Kedua, jika MK berpendapat lain maka pemohon meminta agar Pasal 102 UU PLH dinyatakan tidak konstitusional bersyarat (conditionally inconstitutional). Kondisinya adalah sepanjang tidak dimaknai bahwa tindak pidana sebagaimana dimaksudkan dalam pasal tersebut hanya dapat dikenakan sanksi administratif yang telah dijatuhkan tidak dipatuhi atau pelanggaran dilakukan lebih dari satu kali.

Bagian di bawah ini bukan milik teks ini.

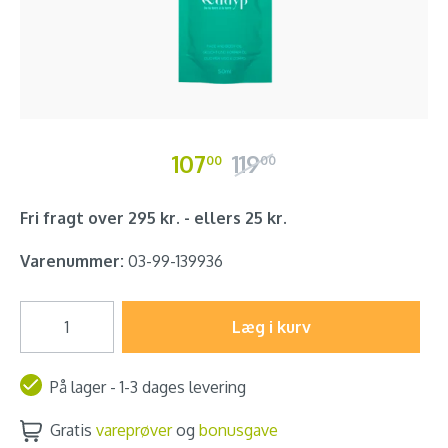
107
119
00
00
Fri fragt over 295 kr. - ellers 25 kr.
Varenummer:
03-99-139936
Læg i kurv
På lager - 1-3 dages levering
Gratis
vareprøver
og
bonusgave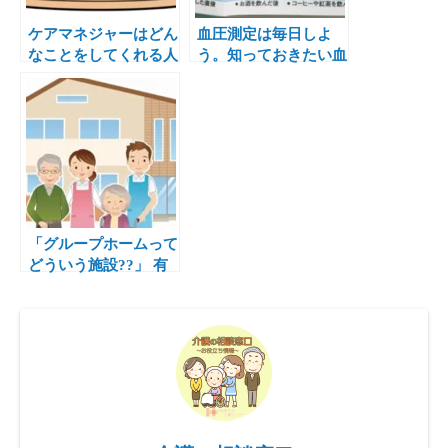
ケアマネジャーはどん
血圧測定は毎日しよ
なことをしてくれる人
う。知っておきたい血
なの？
圧の事
「グループホームって
どういう施設??」 有
料老人ホームとの違い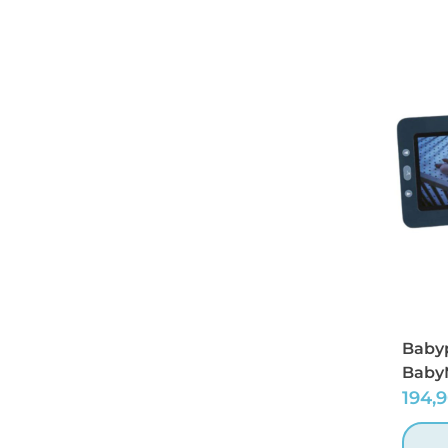
Baby
Baby
194,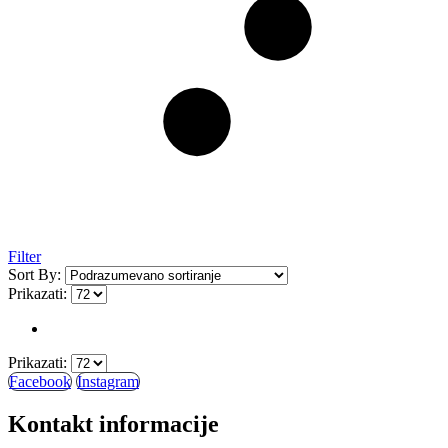
Filter
Sort By:
Prikazati:
Prikazati:
Facebook
Instagram
Kontakt informacije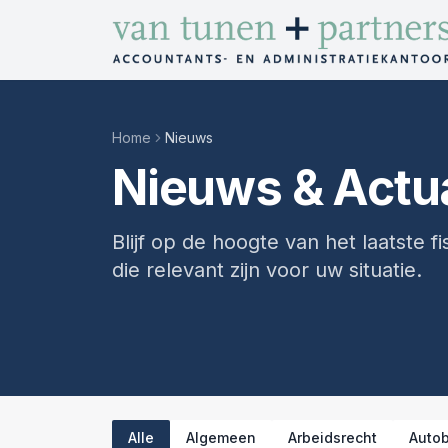
Direct naar inhoud
Home
Nieuws
Nieuws & Actua
Blijf op de hoogte van het laatste 
die relevant zijn voor uw situatie.
Alle
Algemeen
Arbeidsrecht
Autob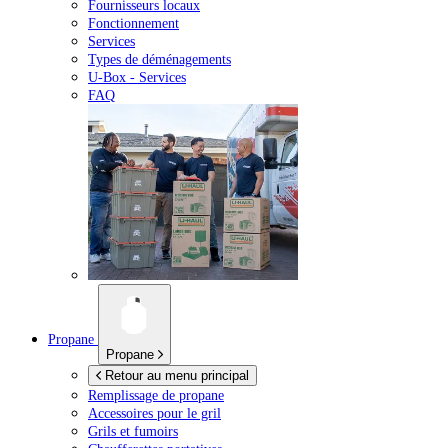
Fournisseurs locaux
Fonctionnement
Services
Types de déménagements
U-Box -
Services
FAQ
Propane
Propane
Retour au menu principal
Remplissage de propane
Accessoires pour le gril
Grils et fumoirs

Ketiga, menyatakan kata "dapat" pada Pasal 95 ayat (1) UU PLH bertentangan dengan UUD 1945 dan oleh karenanya harus dibatalkan dan dinyatakan tidak mempunyai kekuatan hukum mengikat. Bachtiar juga meminta majelis hakim menyatakan frasa "tindak pidana lingkungan hidup" dalam Pasal 95 ayat (1) UU PLH bertentangan dengan UUD 1945 sepanjang tidak dimaknai termasuk "tindak pidana terkait dengan lingkungan hidup".

Pemohon juga meminta majelis hakim  menyatakan frasa "dibawah koordinasi Menteri" dalam Pasal 95 ayat (1) UU PLH bertentangan dengan UUD 1945 sepanjang tidak dimaknai "di bawah koordinasi Menteri kecuali Menteri berdasarkan bukti permulaan yang cukup diduga terlibat dalam tindak pidana yang sedang disidik". Atau apabila majelis Hakim Konstitusi mempunyai pendapat lain atas perkara tersebut pemohon meminta diberikan putusan yang seadil-adilnya (ex aequo et bono).